Allan Johnson writes in The Gender Knot:
Rather than devalue or degrade patriarchal manhood, warfare celebrates and affirms it…In stark contrast to massive graveyards of honored dead, the memorials, the annual speeches and parades, there are no monuments to the millions of women and children caught in the slaughter and bombed, burned, starved, raped, and left homeless. An estimated nine out of ten wartime casualties are civilians, not soldiers, and these include a huge proportion of children and women, but there are no great national cemeteries devoted to them. War, after all, is a man’s thing.
It is important to work to end the suffering of women and children who daily live in fear of rape in Liberia, the Congo, Darfur, and elsewhere. It is equally important to remember that rape has been a weapon of war since war began, and that war has been used to “celebrate and affirm” patriarchal manhood often through that very use of rape as a weapon, by every nation under the sun. One of the ways in which rape functions as a weapon is to show the enemy – the other man – how weak he is. He cannot even protect his “own women”. Rape of the enemy’s women is a display to the enemy male of powerful masculine power, as well as a “perk” of successful aggression.
Sheril Kirshenbaum wrote, quoting Nicholas Kristof, “The war has shattered norms, training some men to think that ‘when they want sex, they need simply to overpower a girl.’ ” Has it really shattered norms? Or just enshrined, entrenched, enhanced, and elevated a central norm of patriarchal manhood that women exist for men’s pleasure, that a woman, any woman, even a three-year-old “woman” should be available at a man’s whim to service his needs? Women’s bodies are that upon which men enact their struggles to display their masculinity to each other. The rapes being carried out in Liberia and elsewhere are not being carried out by monsters; they are being perpetrated by men, average men, men who are in many cases known to their young victims. The rapes are acts done by men to assert their masculinity and a sense of control in a world in which very little is actually under their control.

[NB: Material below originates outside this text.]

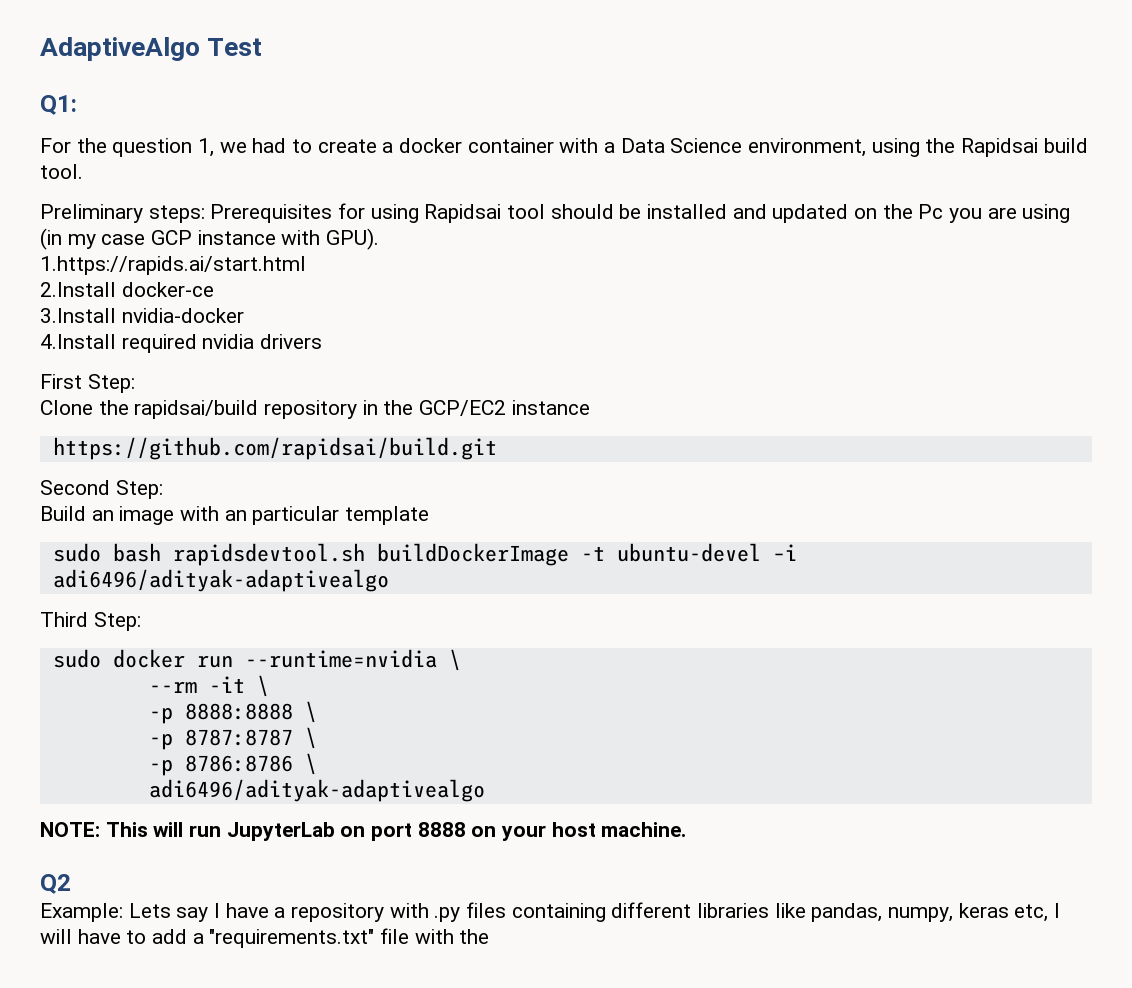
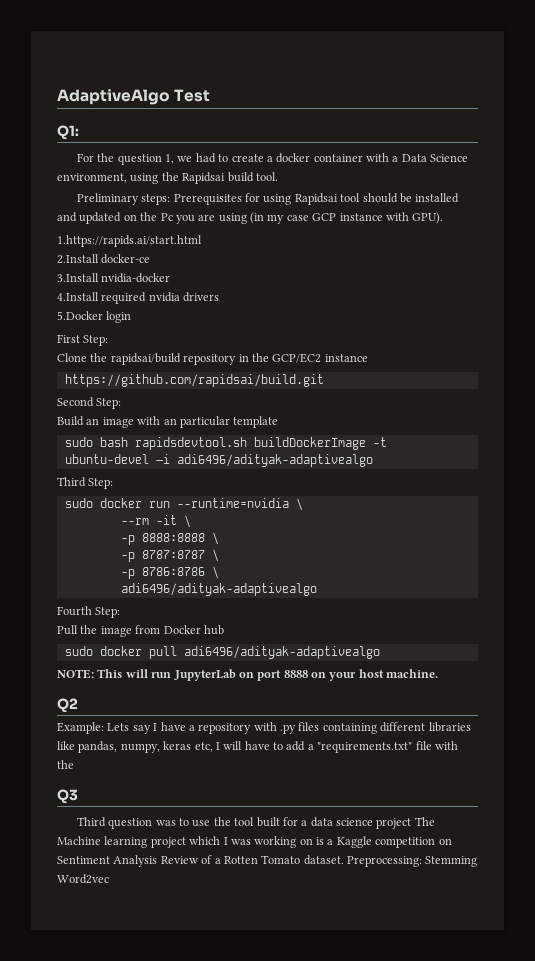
(323, 341) none -> [57,311,132,323] // 5.Docker login
(485, 790) none -> [57,606,121,618] [57,625,224,637] [64,646,380,659] // Fourth Step: // Pull the image from Docker hub // sudo docker pull adi6496/adityak-adaptivealgo
(490, 936) none -> [57,789,78,804] [76,817,435,829] [57,836,452,848] [57,855,478,867] [57,874,109,884] // Q3 // Third question was to use the tool built for a data science project The Machine learning project which I was working on is a Kaggle competition on Sentiment Analysis Review of a Rotten Tomato dataset. Preprocessing: Stemming Word2vec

Allan Johnson says we deny the reality of women’s oppression because it’s too difficult to admit that there is a real basis for conflict between men and women. There is just no nice way to dance around saying that sexual abuse, assault, and rape of young girls and women are perpetrated by men – men we know, men we trusted, men we live and work with, normal men not monsters. That the understanding of a right to women’s bodies is built right into notions of patriarchal masculinity. Those of you who come on this blog and argue that you can’t help ogling tits in the workplace because evolution and your manly man nature makes you do it are on one end of a continuum that ends with the mass rape of young Liberian girls. It’s all of a piece, and it all makes me want to puke. I’m sure that makes you uncomfortable, and you want to say “no, no, tit ogling is COMPLETELY different and totally innocuous!” Let me assure you: you are wrong.
Now go back and read Sheril’s or Isis’s or Jessica’s or Scicurious’s or Tara’s or Janet’s posts and take some of the positive actions they suggest. I’m just tired and steaming mad and I have to get up early and take mom to the doctor.